What you should keep in mind
Debt consolidation is not a miraculous option to erase or decrease your debts. It is a financial instrument to help you better manage your credit and put your finances back in order. If you have too many payday loans and credit cards that may be a bit harder than expected. It is usually a signal to the lender you are not very reliable debtor and you may not be able to cope with your new payment. So, if you are already stretching your income and barely making the minimum payments on time, this new loan you are applying for should be tailored in a way to provide you relief rather than become an unaffordable burden.
Costs and procedure
Consolidation loans may be costly too. You should be informed of how much you should spare to afford that new loan, what are the applicable fees of your new lender, are there any benefits for early repayment, are there other options in cases of emergency.
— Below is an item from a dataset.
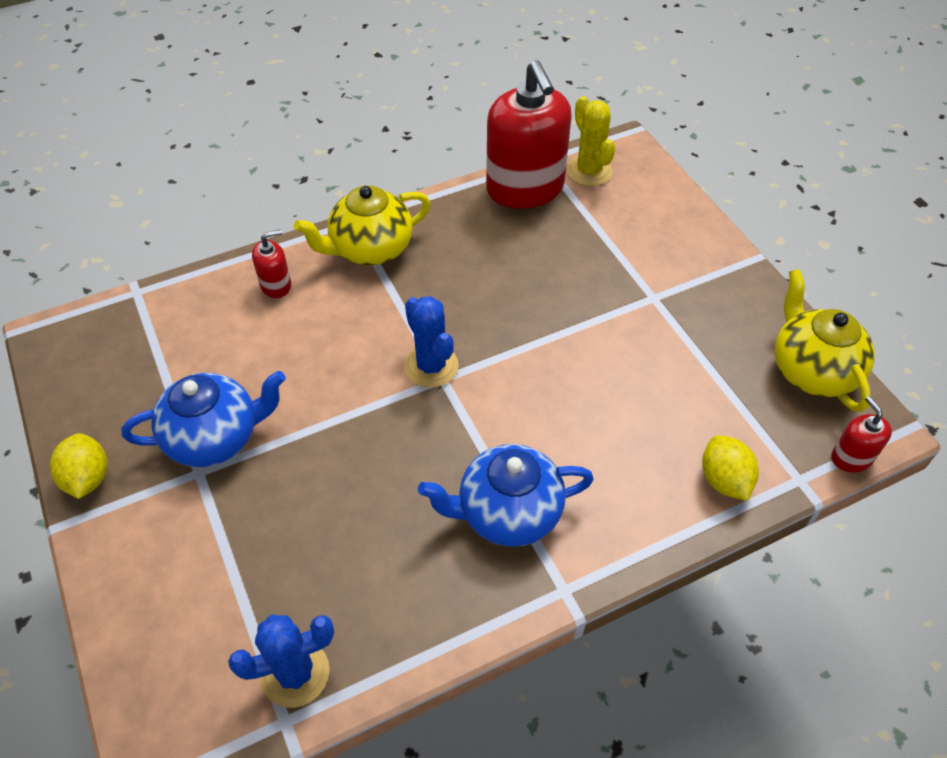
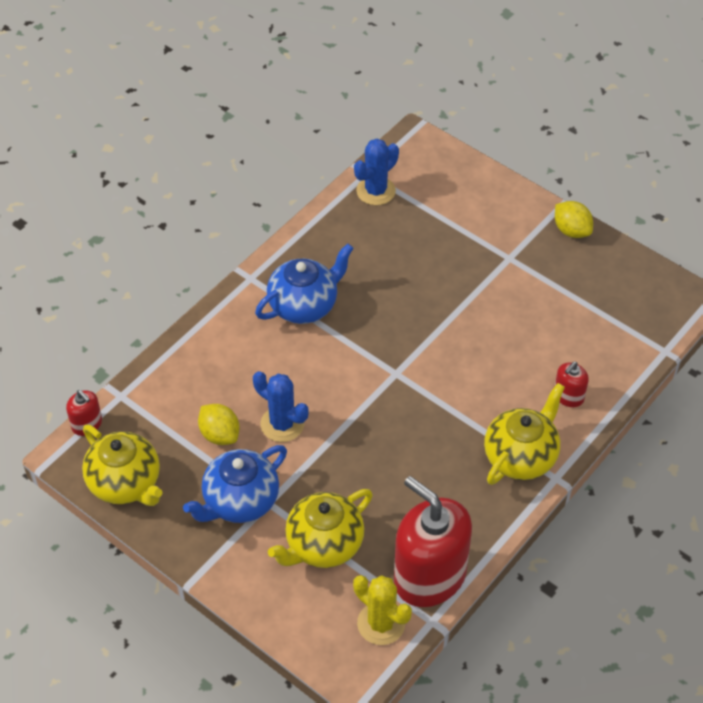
camera: 155 degrees right, 0 degrees up
blue teapot [121,371,286,467] -> blue teapot moved to [183,445,287,523]
blue cactus [404,296,459,388] -> blue cactus moved to [253,371,308,442]
yellow lemon [702,435,759,501] -> yellow lemon moved to [198,404,239,445]
none -> yellow teapot [268,489,373,568]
The documents you should prepare are the typical ones for all kinds of loans. Only this time you may be required to provide your own information for your credit cards bills, payday loan agreements and payment plans and others at the discretion of your potential new creditor. The information will be verified and your credit score will be checked.
Debt consolidation purpose
Remember that when undertaking steps to obtain a consolidation loan, your goal is to reduce your monthly (or periodical) payments, get less expensive interest rate and to be able to repay the debt consolidation in the foreseeable future without ending up broke. Debt consolidation may be the wise thing to do to help yourself but it has the potential to evolve into a bad situation. A financial consultant may assist you and properly plan for debt consolidation.